• EXERCISE DETAILS
Once the data has been read, return all of it precisely as written.

• TASK INPUTS
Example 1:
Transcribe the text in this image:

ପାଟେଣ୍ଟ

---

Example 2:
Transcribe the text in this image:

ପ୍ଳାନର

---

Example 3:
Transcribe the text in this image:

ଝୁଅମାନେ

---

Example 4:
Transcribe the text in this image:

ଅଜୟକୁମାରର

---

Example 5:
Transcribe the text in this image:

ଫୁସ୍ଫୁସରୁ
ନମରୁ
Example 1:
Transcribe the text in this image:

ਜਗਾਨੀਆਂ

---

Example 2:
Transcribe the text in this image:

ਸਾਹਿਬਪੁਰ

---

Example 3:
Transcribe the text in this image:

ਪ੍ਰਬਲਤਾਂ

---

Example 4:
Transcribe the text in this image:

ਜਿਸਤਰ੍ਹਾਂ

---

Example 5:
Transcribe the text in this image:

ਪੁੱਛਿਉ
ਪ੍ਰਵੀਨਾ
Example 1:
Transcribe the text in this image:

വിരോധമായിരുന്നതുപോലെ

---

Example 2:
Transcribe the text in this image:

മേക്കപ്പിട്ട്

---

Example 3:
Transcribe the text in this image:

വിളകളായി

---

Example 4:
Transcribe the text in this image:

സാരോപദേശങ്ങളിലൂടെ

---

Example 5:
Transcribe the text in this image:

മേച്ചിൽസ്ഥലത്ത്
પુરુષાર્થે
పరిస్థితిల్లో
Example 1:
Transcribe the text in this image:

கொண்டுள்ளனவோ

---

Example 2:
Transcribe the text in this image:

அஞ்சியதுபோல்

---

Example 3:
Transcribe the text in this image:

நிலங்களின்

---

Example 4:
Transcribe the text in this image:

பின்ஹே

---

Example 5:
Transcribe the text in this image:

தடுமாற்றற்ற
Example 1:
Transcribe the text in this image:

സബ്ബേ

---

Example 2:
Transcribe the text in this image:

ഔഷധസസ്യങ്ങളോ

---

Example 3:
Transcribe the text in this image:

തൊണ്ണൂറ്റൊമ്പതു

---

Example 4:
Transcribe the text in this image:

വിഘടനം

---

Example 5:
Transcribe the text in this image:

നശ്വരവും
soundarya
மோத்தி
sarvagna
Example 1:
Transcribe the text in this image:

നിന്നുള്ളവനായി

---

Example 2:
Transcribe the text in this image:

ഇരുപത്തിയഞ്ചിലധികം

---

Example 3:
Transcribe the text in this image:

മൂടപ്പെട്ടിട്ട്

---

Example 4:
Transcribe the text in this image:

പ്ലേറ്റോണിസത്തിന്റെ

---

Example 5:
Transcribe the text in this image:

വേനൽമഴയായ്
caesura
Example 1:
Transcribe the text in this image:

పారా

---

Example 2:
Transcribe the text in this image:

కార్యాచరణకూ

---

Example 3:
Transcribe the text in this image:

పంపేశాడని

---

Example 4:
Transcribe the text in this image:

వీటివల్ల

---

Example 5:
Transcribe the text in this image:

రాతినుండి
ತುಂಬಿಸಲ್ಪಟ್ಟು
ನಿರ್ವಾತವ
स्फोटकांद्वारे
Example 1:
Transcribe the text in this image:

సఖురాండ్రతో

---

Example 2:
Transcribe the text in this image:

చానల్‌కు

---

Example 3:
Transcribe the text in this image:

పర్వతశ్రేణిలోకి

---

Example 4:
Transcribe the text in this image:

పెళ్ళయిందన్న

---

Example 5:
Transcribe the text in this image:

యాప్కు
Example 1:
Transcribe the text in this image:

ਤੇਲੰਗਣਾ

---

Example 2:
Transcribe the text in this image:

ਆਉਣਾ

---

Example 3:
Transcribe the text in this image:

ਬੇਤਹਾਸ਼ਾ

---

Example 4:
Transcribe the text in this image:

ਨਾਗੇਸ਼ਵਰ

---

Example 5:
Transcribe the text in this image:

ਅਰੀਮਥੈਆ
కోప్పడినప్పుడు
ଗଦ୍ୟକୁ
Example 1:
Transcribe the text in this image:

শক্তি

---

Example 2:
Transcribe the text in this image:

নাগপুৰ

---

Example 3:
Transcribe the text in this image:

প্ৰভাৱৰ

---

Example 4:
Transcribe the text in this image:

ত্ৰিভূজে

• SOLUTION TO THIS PROBLEM
Example 1:
Transcribe the text in this image:

ପାଟେଣ୍ଟ

---

Example 2:
Transcribe the text in this image:

ପ୍ଳାନର

---

Example 3:
Transcribe the text in this image:

ଝୁଅମାନେ

---

Example 4:
Transcribe the text in this image:

ଅଜୟକୁମାରର

---

Example 5:
Transcribe the text in this image:

ଫୁସ୍ଫୁସରୁ
ନମରୁ
Example 1:
Transcribe the text in this image:

ਜਗਾਨੀਆਂ

---

Example 2:
Transcribe the text in this image:

ਸਾਹਿਬਪੁਰ

---

Example 3:
Transcribe the text in this image:

ਪ੍ਰਬਲਤਾਂ

---

Example 4:
Transcribe the text in this image:

ਜਿਸਤਰ੍ਹਾਂ

---

Example 5:
Transcribe the text in this image:

ਪੁੱਛਿਉ
ਪ੍ਰਵੀਨਾ
Example 1:
Transcribe the text in this image:

വിരോധമായിരുന്നതുപോലെ

---

Example 2:
Transcribe the text in this image:

മേക്കപ്പിട്ട്

---

Example 3:
Transcribe the text in this image:

വിളകളായി

---

Example 4:
Transcribe the text in this image:

സാരോപദേശങ്ങളിലൂടെ

---

Example 5:
Transcribe the text in this image:

മേച്ചിൽസ്ഥലത്ത്
પુરુષાર્થે
పరిస్థితిల్లో
Example 1:
Transcribe the text in this image:

கொண்டுள்ளனவோ

---

Example 2:
Transcribe the text in this image:

அஞ்சியதுபோல்

---

Example 3:
Transcribe the text in this image:

நிலங்களின்

---

Example 4:
Transcribe the text in this image:

பின்ஹே

---

Example 5:
Transcribe the text in this image:

தடுமாற்றற்ற
Example 1:
Transcribe the text in this image:

സബ്ബേ

---

Example 2:
Transcribe the text in this image:

ഔഷധസസ്യങ്ങളോ

---

Example 3:
Transcribe the text in this image:

തൊണ്ണൂറ്റൊമ്പതു

---

Example 4:
Transcribe the text in this image:

വിഘടനം

---

Example 5:
Transcribe the text in this image:

നശ്വരവും
soundarya
மோத்தி
sarvagna
Example 1:
Transcribe the text in this image:

നിന്നുള്ളവനായി

---

Example 2:
Transcribe the text in this image:

ഇരുപത്തിയഞ്ചിലധികം

---

Example 3:
Transcribe the text in this image:

മൂടപ്പെട്ടിട്ട്

---

Example 4:
Transcribe the text in this image:

പ്ലേറ്റോണിസത്തിന്റെ

---

Example 5:
Transcribe the text in this image:

വേനൽമഴയായ്
caesura
Example 1:
Transcribe the text in this image:

పారా

---

Example 2:
Transcribe the text in this image:

కార్యాచరణకూ

---

Example 3:
Transcribe the text in this image:

పంపేశాడని

---

Example 4:
Transcribe the text in this image:

వీటివల్ల

---

Example 5:
Transcribe the text in this image:

రాతినుండి
ತುಂಬಿಸಲ್ಪಟ್ಟು
ನಿರ್ವಾತವ
स्फोटकांद्वारे
Example 1:
Transcribe the text in this image:

సఖురాండ్రతో

---

Example 2:
Transcribe the text in this image:

చానల్‌కు

---

Example 3:
Transcribe the text in this image:

పర్వతశ్రేణిలోకి

---

Example 4:
Transcribe the text in this image:

పెళ్ళయిందన్న

---

Example 5:
Transcribe the text in this image:

యాప్కు
Example 1:
Transcribe the text in this image:

ਤੇਲੰਗਣਾ

---

Example 2:
Transcribe the text in this image:

ਆਉਣਾ

---

Example 3:
Transcribe the text in this image:

ਬੇਤਹਾਸ਼ਾ

---

Example 4:
Transcribe the text in this image:

ਨਾਗੇਸ਼ਵਰ

---

Example 5:
Transcribe the text in this image:

ਅਰੀਮਥੈਆ
కోప్పడినప్పుడు
ଗଦ୍ୟକୁ
Example 1:
Transcribe the text in this image:

শক্তি

---

Example 2:
Transcribe the text in this image:

নাগপুৰ

---

Example 3:
Transcribe the text in this image:

প্ৰভাৱৰ

---

Example 4:
Transcribe the text in this image:

ত্ৰিভূজে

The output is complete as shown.